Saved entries
=== Begin Enclosure ===
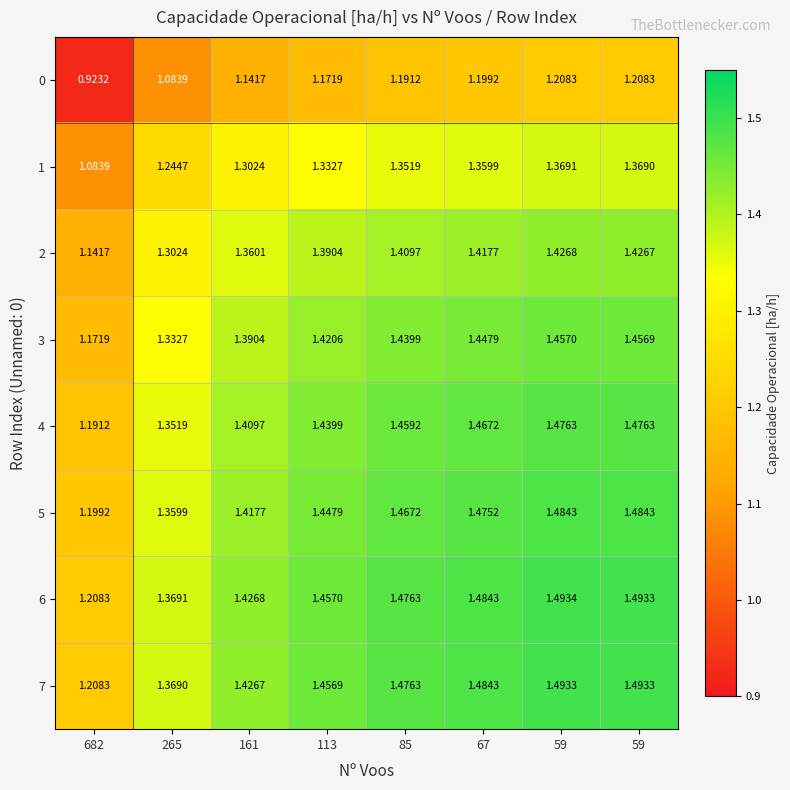

How many data points in 0 are less than 1?

1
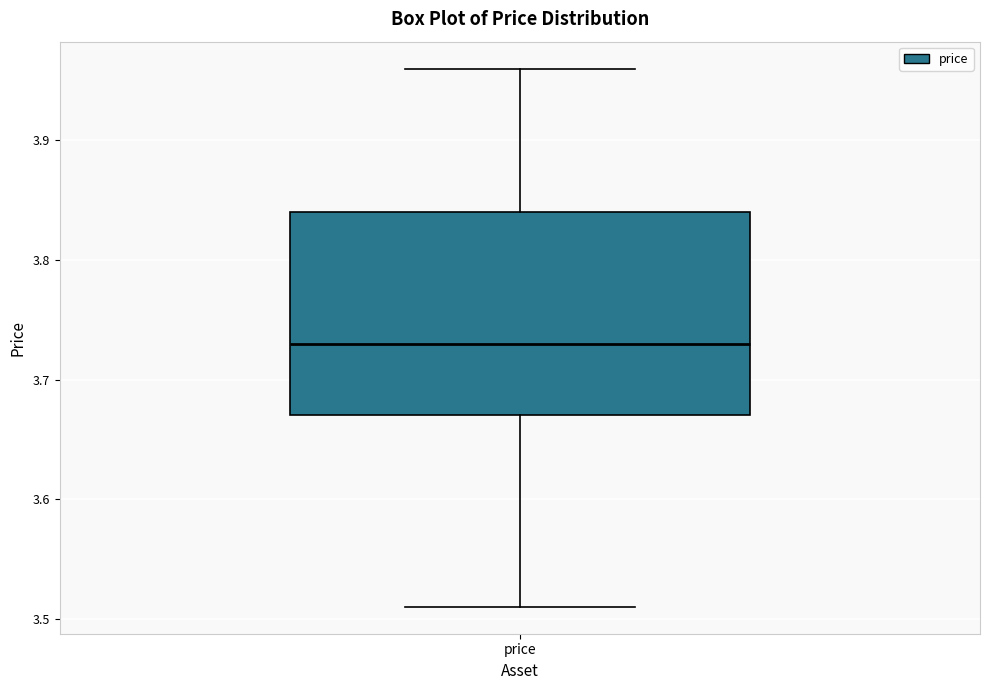

Read this box plot against the y-axis: the position of the median line, the range covered by the box, and the ends of both whiskers. The values are not printed on the chart, so give them approximately, as read against the axis.

median 3.73, box 3.67 to 3.84, whiskers 3.51 to 3.96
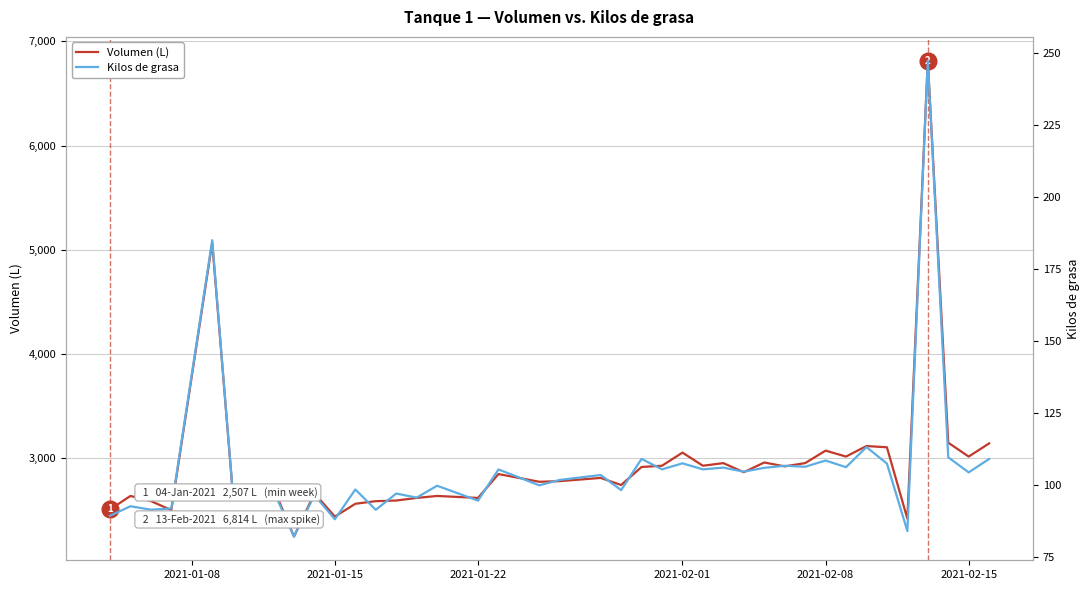

What is the highest value of the Volumen (L) series?

6814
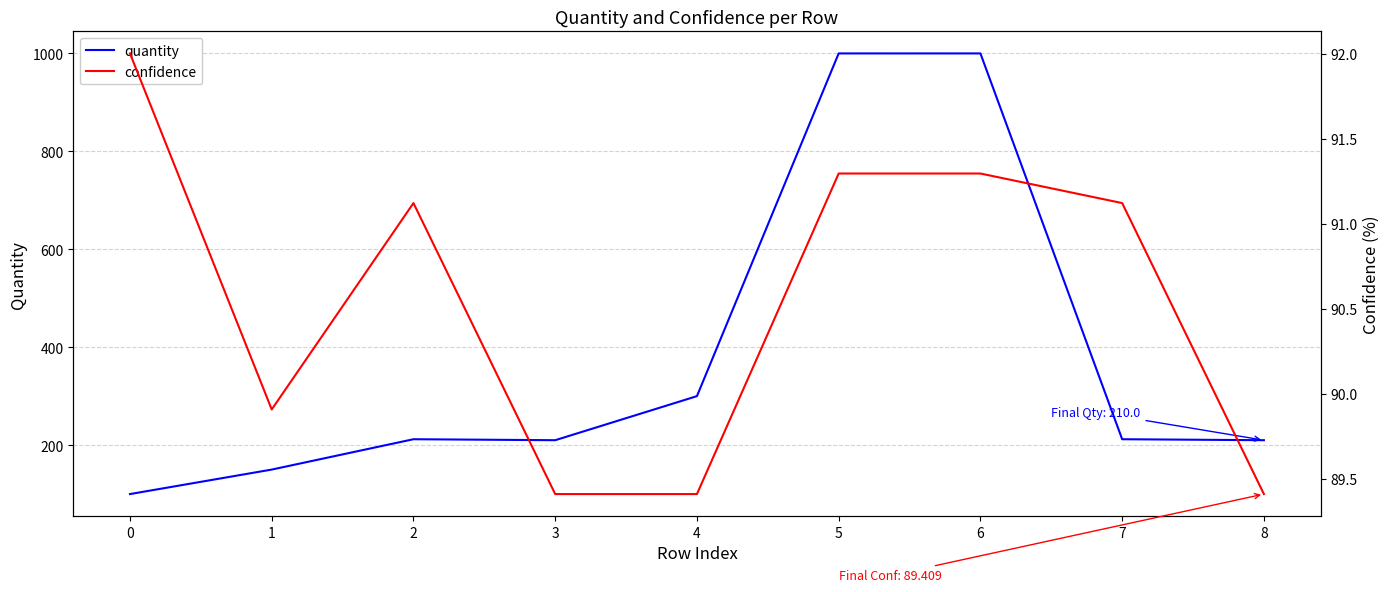

Reading left to right, what are all the values shown in this chart?

quantity: 100.0	150.0	212.0	210.0	300.0	1000.0	1000.0	212.0	210.0
confidence: 92.0	89.9	91.1	89.4	89.4	91.3	91.3	91.1	89.4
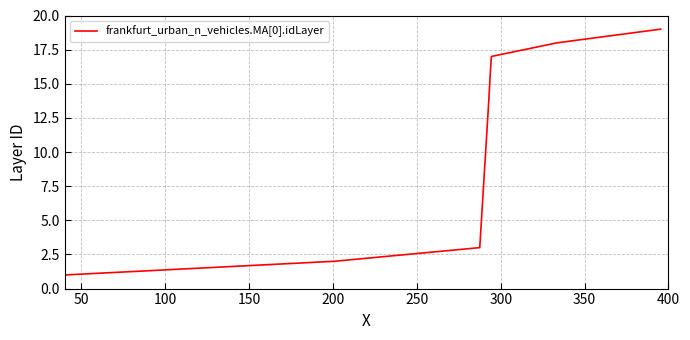

What is the greatest value displayed?

19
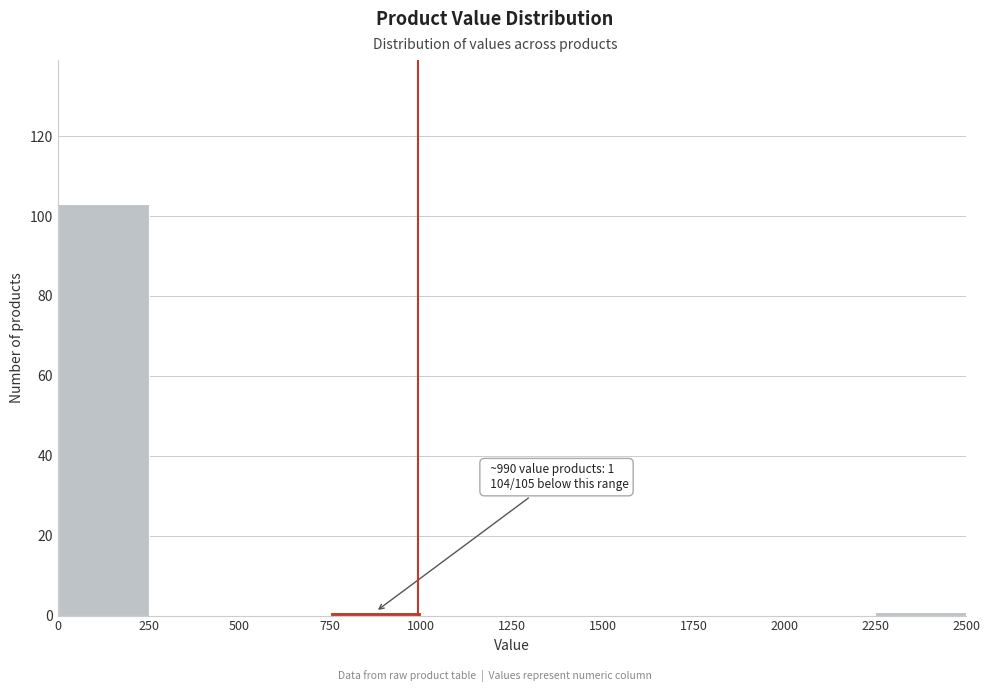

Over which range of the x-axis is the bar tallest?

0 to 250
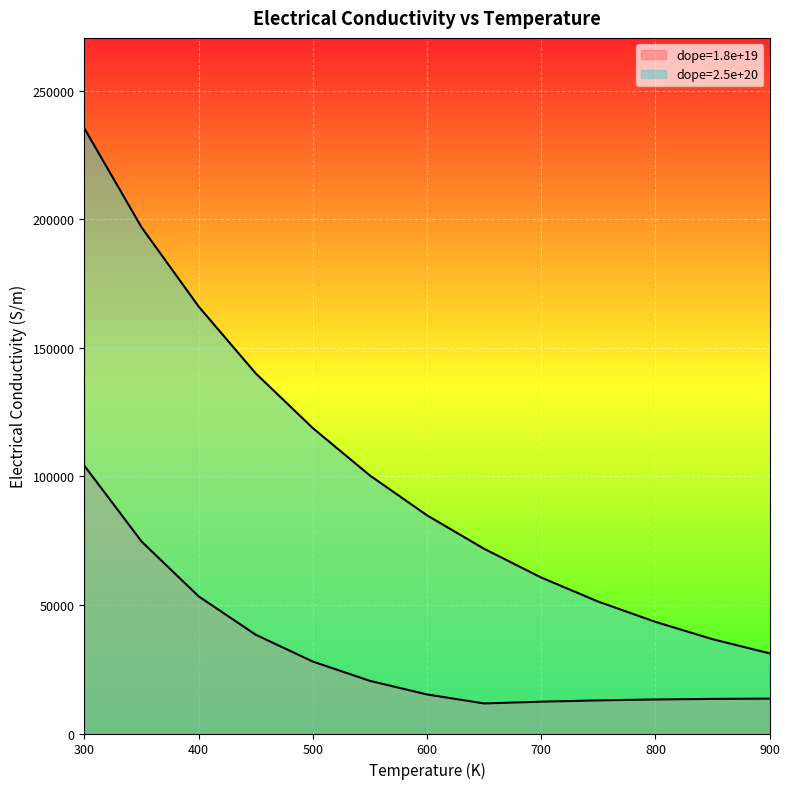

List the series in order of their overall mean, highest first.

dope=2.5e+20, dope=1.8e+19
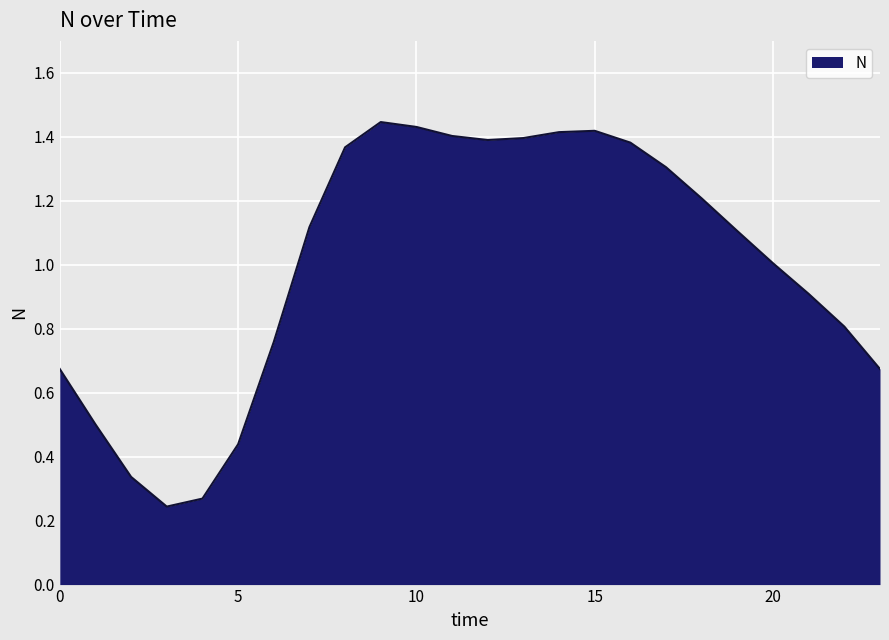

What is the difference between the maximum and minimum values?

1.2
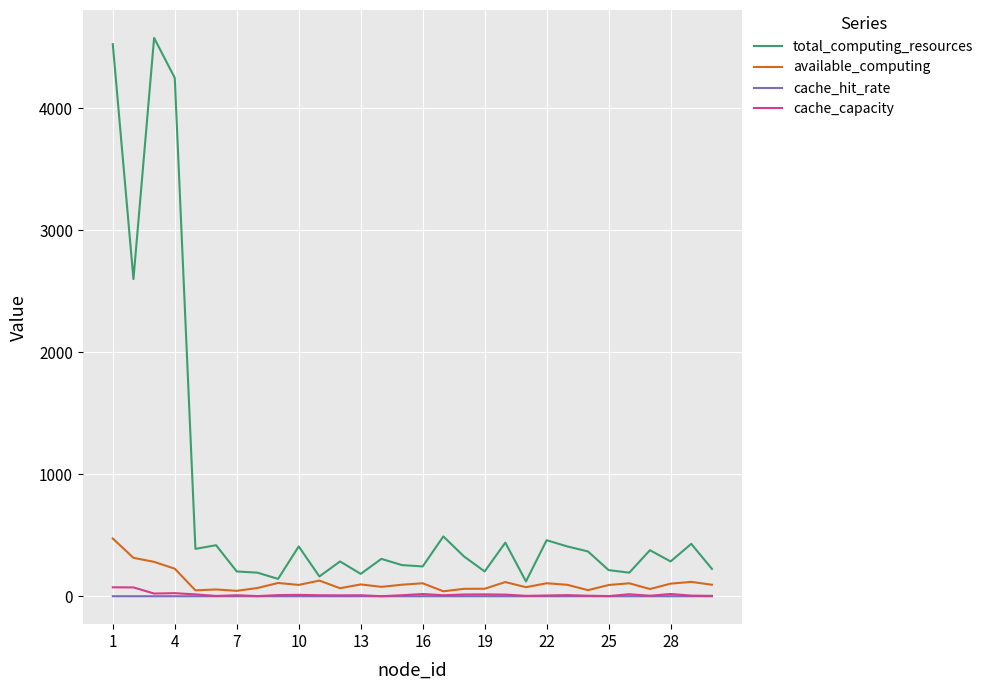

How many lines are shown in the chart?

4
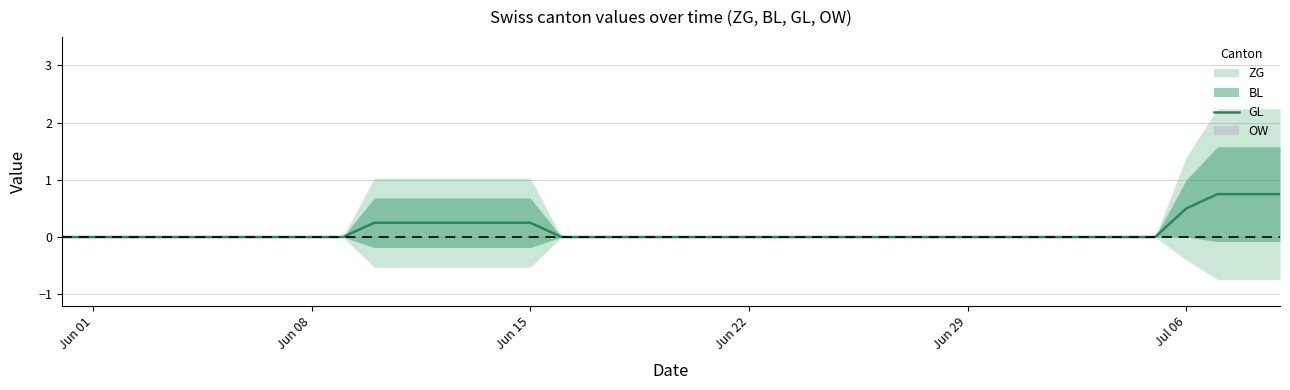

Does the chart display data point markers on the line(s)?

No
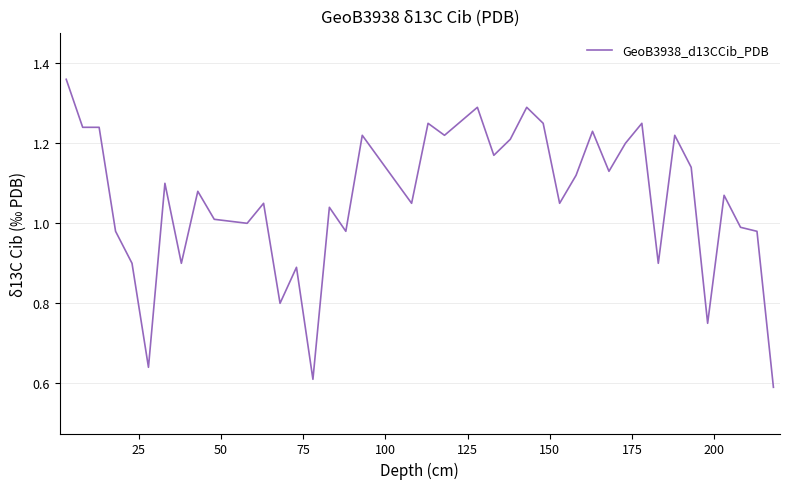

Is this an area chart (filled region under the line)?

No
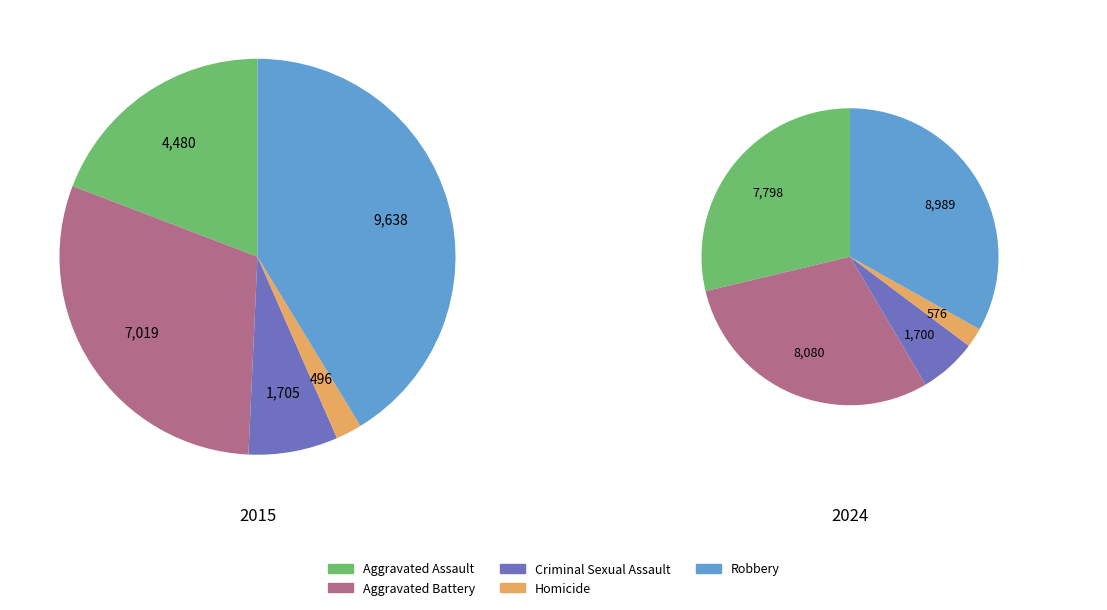

Combined, do Homicide and Aggravated Assault account for over 50%?

No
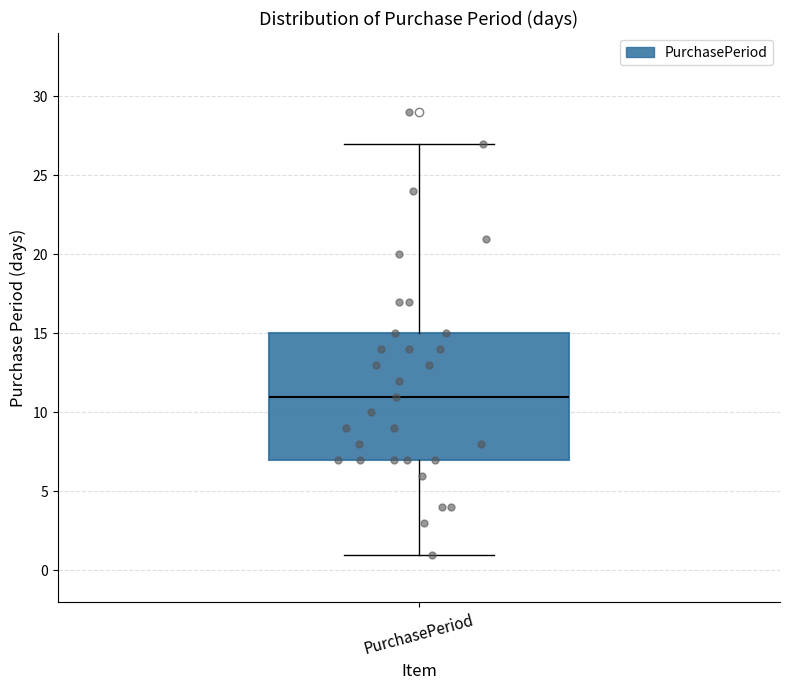

Read this box plot against the y-axis: the position of the median line, the range covered by the box, and the ends of both whiskers. The values are not printed on the chart, so give them approximately, as read against the axis.

median 11, box 7 to 15, whiskers 1 to 27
=== End Enclosure ===
__Exercise prompt__. Rewrite all of the records, changing "y-axis" to "vertical axis" wherever it occurs and keeping everything else the same. Omit the pictures.

__Answer section__.
How many data points in 0 are less than 1?

1

Read this box plot against the vertical axis: the position of the median line, the range covered by the box, and the ends of both whiskers. The values are not printed on the chart, so give them approximately, as read against the axis.

median 3.73, box 3.67 to 3.84, whiskers 3.51 to 3.96

What is the highest value of the Volumen (L) series?

6814

Reading left to right, what are all the values shown in this chart?

quantity: 100.0	150.0	212.0	210.0	300.0	1000.0	1000.0	212.0	210.0
confidence: 92.0	89.9	91.1	89.4	89.4	91.3	91.3	91.1	89.4

What is the greatest value displayed?

19

Over which range of the x-axis is the bar tallest?

0 to 250

List the series in order of their overall mean, highest first.

dope=2.5e+20, dope=1.8e+19

What is the difference between the maximum and minimum values?

1.2

How many lines are shown in the chart?

4

Does the chart display data point markers on the line(s)?

No

Is this an area chart (filled region under the line)?

No

Combined, do Homicide and Aggravated Assault account for over 50%?

No

Read this box plot against the vertical axis: the position of the median line, the range covered by the box, and the ends of both whiskers. The values are not printed on the chart, so give them approximately, as read against the axis.

median 11, box 7 to 15, whiskers 1 to 27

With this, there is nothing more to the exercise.